Gleichstellung jetzt!
BIZEPS

Wenn es dann doch einmal passiert, wird ihnen das von reaktionären JournalistInnen vorgehalten. Unter dem Titel „Hund Twinky bringt Gewinn“ berichteten am 15. Jänner 2000 die Oberösterreichischen Nachrichten (OÖN) in sehr diskriminierender Art über einen Vorfall in Los Angeles.

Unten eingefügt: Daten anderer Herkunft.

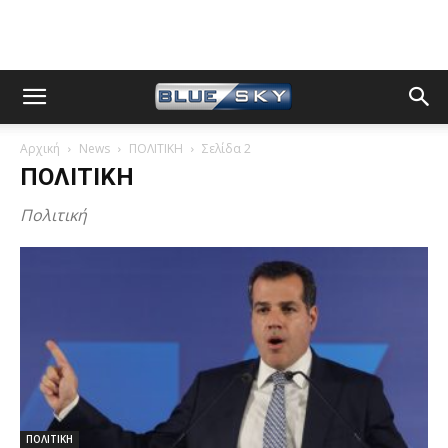
Αρχική
News
ΠΟΛΙΤΙΚΗ
Σελίδα 2
ΠΟΛΙΤΙΚΗ
Πολιτική
ΠΟΛΙΤΙΚΗ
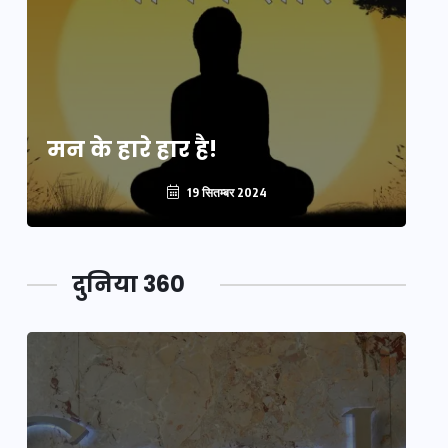
मन के हारे हार है!
मन
19 सितम्बर 2024
दुनिया 360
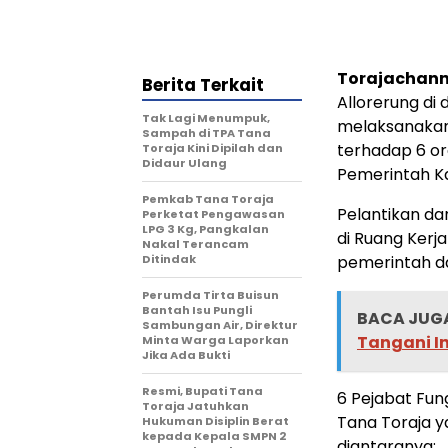
Torajachann
Berita Terkait
Allorerung di
Tak Lagi Menumpuk,
melaksanakan
Sampah di TPA Tana
terhadap 6 or
Toraja Kini Dipilah dan
Didaur Ulang
Pemerintah Ka
Pemkab Tana Toraja
Pelantikan d
Perketat Pengawasan
LPG 3 Kg, Pangkalan
di Ruang Kerja
Nakal Terancam
Ditindak
pemerintah da
Perumda Tirta Buisun
Bantah Isu Pungli
BACA JUGA
Sambungan Air, Direktur
Tangani I
Minta Warga Laporkan
Jika Ada Bukti
Resmi, Bupati Tana
6 Pejabat Fu
Toraja Jatuhkan
Tana Toraja y
Hukuman Disiplin Berat
kepada Kepala SMPN 2
diantaranya;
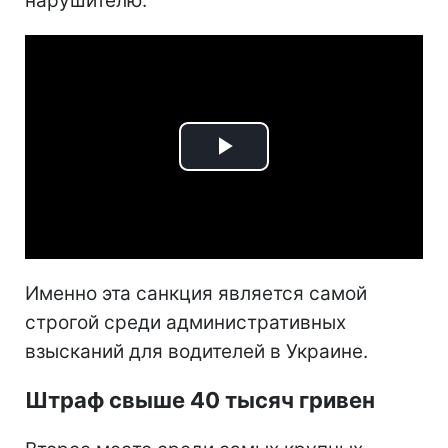
нарушителю.
Play
Video
Именно эта санкция является самой
строгой среди административных
взысканий для водителей в Украине.
Штраф свыше 40 тысяч гривен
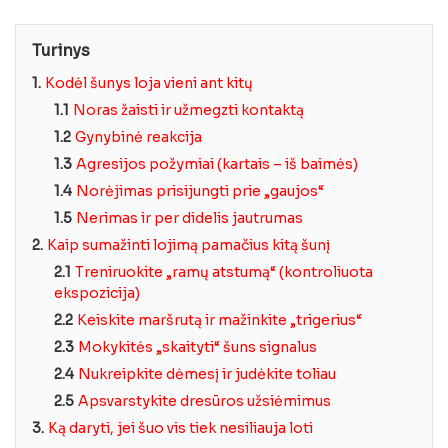
Turinys
1.
Kodėl šunys loja vieni ant kitų
1.1
Noras žaisti ir užmegzti kontaktą
1.2
Gynybinė reakcija
1.3
Agresijos požymiai (kartais – iš baimės)
1.4
Norėjimas prisijungti prie „gaujos“
1.5
Nerimas ir per didelis jautrumas
2.
Kaip sumažinti lojimą pamačius kitą šunį
2.1
Treniruokite „ramų atstumą“ (kontroliuota
ekspozicija)
2.2
Keiskite maršrutą ir mažinkite „trigerius“
2.3
Mokykitės „skaityti“ šuns signalus
2.4
Nukreipkite dėmesį ir judėkite toliau
2.5
Apsvarstykite dresūros užsiėmimus
3.
Ką daryti, jei šuo vis tiek nesiliauja loti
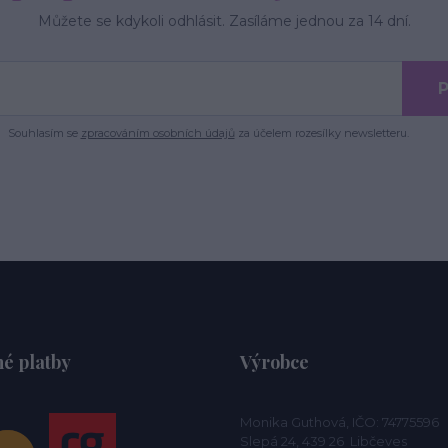
Můžete se kdykoli odhlásit. Zasíláme jednou za 14 dní.
P
Souhlasím se
zpracováním osobních údajů
za účelem rozesílky newsletteru.
é platby
Výrobce
Monika Guthová, IČO: 74775596
Slepá 24, 439 26 Libčeves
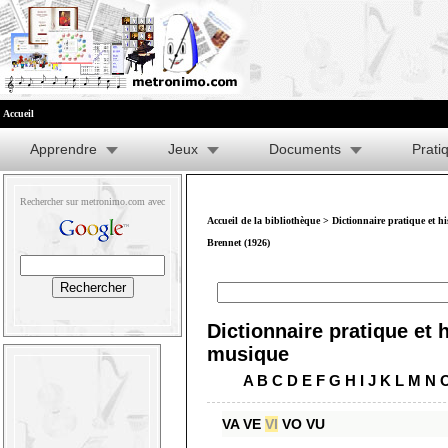
Accueil
Apprendre
Jeux
Documents
Prati
Rechercher sur metronimo.com avec
Accueil de la bibliothèque
>
Dictionnaire pratique et h
Brennet (1926)
Dictionnaire pratique et h
musique
A
B
C
D
E
F
G
H
I
J
K
L
M
N
VA
VE
VI
VO
VU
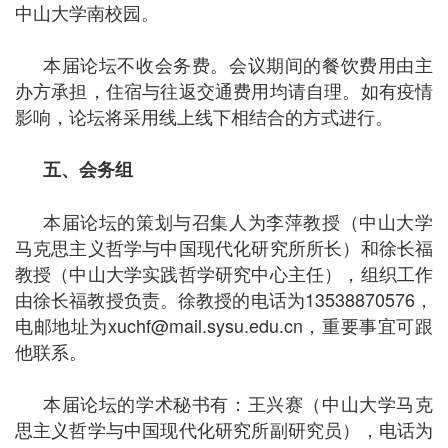
中山大学南校园。
本届论坛不收会务费。会议期间的餐饮费用由主
办方承担，住宿与往返交通费用均请自理。如有疫情
影响，论坛将采用线上线下相结合的方式进行。
五、会务组
本届论坛的策划与召集人为李萍教授（中山大学
马克思主义哲学与中国现代化研究所所长）和徐长福
教授（中山大学实践哲学研究中心主任），组织工作
由徐长福教授负责。徐教授的电话为13538870576，
电邮地址为xuchf@mail.sysu.edu.cn，重要事宜可跟
他联系。
本届论坛的学术秘书有：王兴赛（中山大学马克
思主义哲学与中国现代化研究所副研究员），电话为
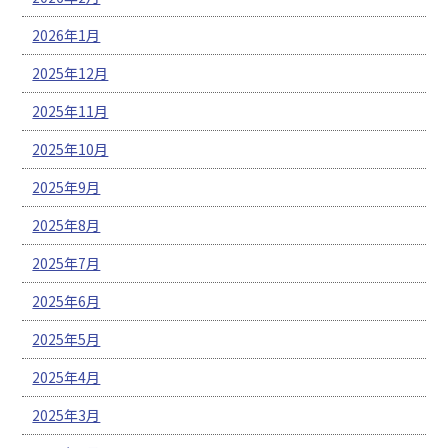
2026年1月
2025年12月
2025年11月
2025年10月
2025年9月
2025年8月
2025年7月
2025年6月
2025年5月
2025年4月
2025年3月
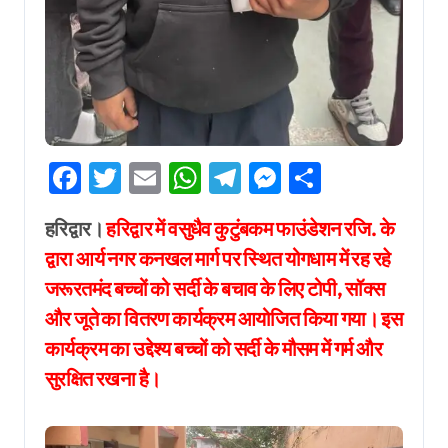
Facebook
Twitter
Email
WhatsApp
Telegram
Messenger
Share
हरिद्वार।
हरिद्वार में वसुधैव कुटुंबकम फाउंडेशन रजि. के
द्वारा आर्य नगर कनखल मार्ग पर स्थित योगधाम में रह रहे
जरूरतमंद बच्चों को सर्दी के बचाव के लिए टोपी, सॉक्स
और जूते का वितरण कार्यक्रम आयोजित किया गया। इस
कार्यक्रम का उद्देश्य बच्चों को सर्दी के मौसम में गर्म और
सुरक्षित रखना है।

Die 50-jährige gehbehinderte Renate Wahlen wollte mit einem Behindertenhund ein Restaurant besuchen.

Für die OÖN stellt sich der Anfang der Geschichte so dar: „Wenn die 50-jährige Renate Whalen und ihr 55 Kilo schwerer Wolfshund Twinky aufkreuzen, ist jeder Restaurantbesitzer in den USA gut beraten, wenn er den beiden nicht die Tür weist.“

Fraglich ist in diesem Zusammenhang schon, ob beim Besuch eines nichtbehinderten Gastes auch von „aufkreuzen“ die Rede gewesen wäre. Aber das ist konsequent von der OÖN. Immerhin wird ja schon in der Überschrift klargemacht, worum es angeblich geht. Der Behindertenhund ist kein Hilfsmittel, sondern soll „Gewinn“ bringen.

Weiter verrät die OÖN: „Bereits zum zweiten Mal hat Whalen jetzt Schadenersatz zugesprochen bekommen, weil ihrem Hund der Zutritt in ein Restaurant verweigert wurde. … Sie beruft sich vor Gericht erfolgreich darauf, dass Hunden von Behinderten laut Gesetz der Zutritt zu Orten, wo sie sonst nicht geduldet werden – wie etwa Restaurants -, ausdrücklich erlaubt sei.“

So ist das also. Hier diskriminiert ein Restaurantbesitzer eine behinderte Frau samt Behindertenhund. Der Besitzer verweist die Frau samt Hund des Lokals und wird dem Gesetz entsprechend zu einer Geldstrafe verurteilt. Nicht, daß sich die OÖN der Meinung des Gerichts anschließen würde, daß man behinderte Menschen nicht diskriminieren darf. Nein, die Böse ist die behinderte Frau. Warum kreuzt sie denn dort auf? Und überdies verrät uns die OÖN weiter: „Einem anderen Restaurantbesitzer hatte sie damit im Mai des Vorjahres umgerechnet 73.420 Schilling abgeknöpft.“

Wahrscheinlich war dies auch die Strafe eines Gerichtes für einen Verstoß gegen ein Gleichstellungsgesetz. Aber was soll’s. Die OÖN haben es nicht verstanden. Warum soll eine behinderte Frau, die schon einmal vom Gericht Recht bekommen hat, dies auch ein zweites Mal einfordern.

Vielleicht, weil Recht Recht bleiben muß, auch wenn es die OÖN nicht verstanden haben.